Ciri (Freya Allan) especially stood out this season as the mythology around her and her relationship to the elves was explored. As I watched her arc this season, it was impossible not to think of another pale royal with strange abilities—Game of Thrones’ Daenerys Targaryen.
SPOILERS FOR THE WITCHER S2
We find out in season two of The Witcher that Princess Cirilla Fiona Elen Riannon aka Ciri has Elder blood, despite her grandmother being notoriously bigoted against elves. The reason for that is that Ciri’s maternal line is descended from Lara Dorren, a powerful elven mage. Ciri possesses great power because of it and due to a curse, Ciri has the power to bring forth creatures from the monoliths.
I have some game/book knowledge about what that all means, but I don’t want to ruin that for anyone so we will just put a pin in that. During the big finale fight, Ciri brings forth basilisks. The image of her in white, her pale blonde hair, mystically colored eyes, and the reptile-like creatures beside her screamed Daenerys/Dany.
The Witcher novels and A Song of Ice and Fire are not that similar at all (and the fantasy genre is filled with white-haired princesses), but for nearly a decade Game of Thrones was fantasy television and Dany was one of the faces of that series.
Ciri on the show is supposed to be somewhere between 12-13 years old, and while Freya Allen is twenty years old, she is dressed in clothes that are loose and styled in a way that is meant to highlight her youth and innocence. This season, she’s likely 14 at the most, considering the time that passes in-show. The people around her treat her with a protective parental eye.
In contrast with Dany, who was also meant to be thirteen in the book series and aged up to sixteen in the television show, the GoT series always wants us to see Dany as a sexual being. Sexual assault is part of her storyline from the beginning and even men who seem to want to protect her, like Jorah, are romantically and sexually interested in her. There is no adult figure who actually wants to protect her without some sort of agenda.
While Ciri is training with the other Witchers they do push her physically as a warrior, but no one is being lecherous towards her. They tease her for being a princess, but when it comes down to it they want to protect her.
My surprise at that only highlights how normalized we are to series like this always having the threat of sexual violence be a part of the story and excused as “necessary.” Ciri has lost everyone she grew up knowing, has been betrayed, on the verge of death, and has powers she can only begin to understand—we don’t need sexual violence as an add-on to her story. Of course, The Witcher hasn’t completely ignored sexual violence, but this season there was no rape at all and that was honestly refreshing.

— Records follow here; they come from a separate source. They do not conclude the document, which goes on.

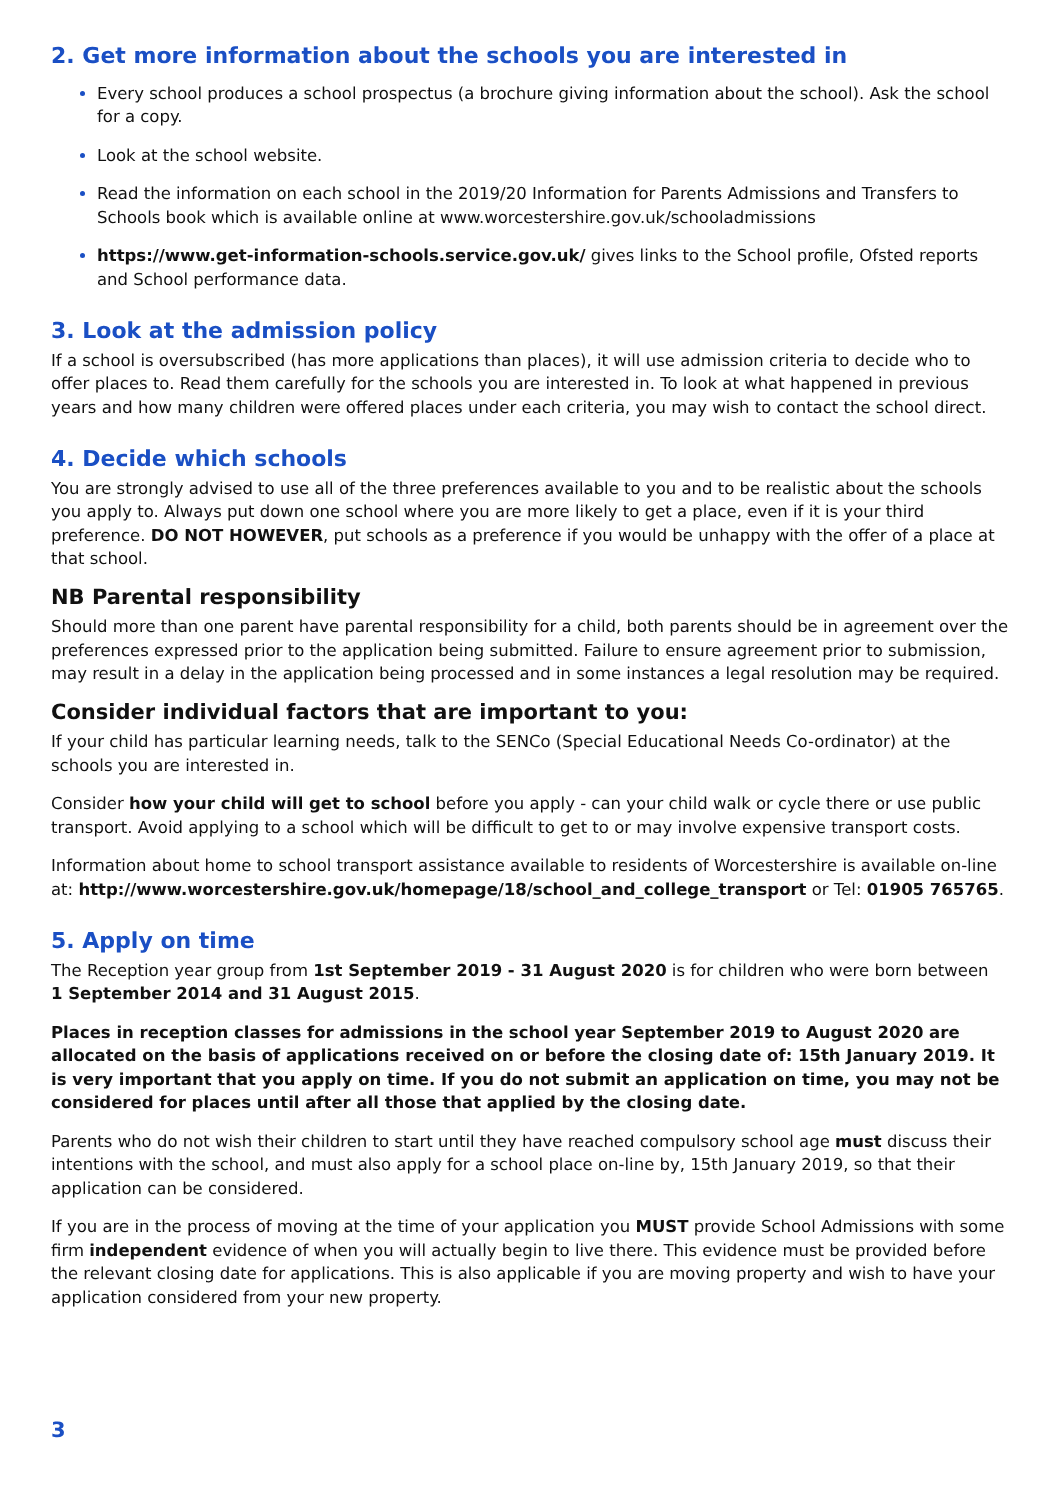2. Get more information about the schools you are interested in
Every school produces a school prospectus (a brochure giving information about the school). Ask the school for a copy.
Look at the school website.
Read the information on each school in the 2019/20 Information for Parents Admissions and Transfers to Schools book which is available online at www.worcestershire.gov.uk/schooladmissions
https://www.get-information-schools.service.gov.uk/ gives links to the School profile, Ofsted reports and School performance data.
3. Look at the admission policy
If a school is oversubscribed (has more applications than places), it will use admission criteria to decide who to offer places to. Read them carefully for the schools you are interested in. To look at what happened in previous years and how many children were offered places under each criteria, you may wish to contact the school direct.
4. Decide which schools
You are strongly advised to use all of the three preferences available to you and to be realistic about the schools you apply to. Always put down one school where you are more likely to get a place, even if it is your third preference. DO NOT HOWEVER, put schools as a preference if you would be unhappy with the offer of a place at that school.
NB Parental responsibility
Should more than one parent have parental responsibility for a child, both parents should be in agreement over the preferences expressed prior to the application being submitted. Failure to ensure agreement prior to submission, may result in a delay in the application being processed and in some instances a legal resolution may be required.
Consider individual factors that are important to you:
If your child has particular learning needs, talk to the SENCo (Special Educational Needs Co-ordinator) at the schools you are interested in.
Consider how your child will get to school before you apply - can your child walk or cycle there or use public transport. Avoid applying to a school which will be difficult to get to or may involve expensive transport costs.
Information about home to school transport assistance available to residents of Worcestershire is available on-line at: http://www.worcestershire.gov.uk/homepage/18/school_and_college_transport or Tel: 01905 765765.
5. Apply on time
The Reception year group from 1st September 2019 - 31 August 2020 is for children who were born between
1 September 2014 and 31 August 2015.
Places in reception classes for admissions in the school year September 2019 to August 2020 are allocated on the basis of applications received on or before the closing date of: 15th January 2019. It is very important that you apply on time. If you do not submit an application on time, you may not be considered for places until after all those that applied by the closing date.
Parents who do not wish their children to start until they have reached compulsory school age must discuss their intentions with the school, and must also apply for a school place on-line by, 15th January 2019, so that their application can be considered.
If you are in the process of moving at the time of your application you MUST provide School Admissions with some firm independent evidence of when you will actually begin to live there. This evidence must be provided before the relevant closing date for applications. This is also applicable if you are moving property and wish to have your application considered from your new property.
3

Another thing I thought was interesting was how Ciri’s powers connect to the elves. The Witcher has clearly set up the elves as a stand-in for Indigenous and other historically persecuted communities—a cliche trope at this point. Ciri is part elf, but that was hidden from her in order to protect her from those who would try and use her. It sets up Ciri in a place to be a liberator to one group and an oppressor to another, depending on which side she chooses.
One of the criticisms of Dany was that she was a white savior who was a descendent of invaders, using a mostly brown army to help to reclaim her throne. Game of Thrones never really knew how (or honestly wanted) to deal with that aspect of her character until the very end when they just decided to make her a mindless warlord over the course of two episodes.
Due to the world of The Witcher being much more diverse, we manage to avoid those undertones, and by having Ciri be a bridge between these two societies we get to have more conversations about who gets to lead a group into salvation.
I really enjoyed The Witcher season two, even though I missed the non-linear storytelling structure, and part of the reason is that despite being very silly fantasy with a solid budget for monsters, but no budget for wigs (save for my good sis Fringilla) is that it does justice to the women of the show. Even in storylines that would be cliche in other places, The Witcher has the chemistry to make it work.
Toss a view to The Witcher on Netflix.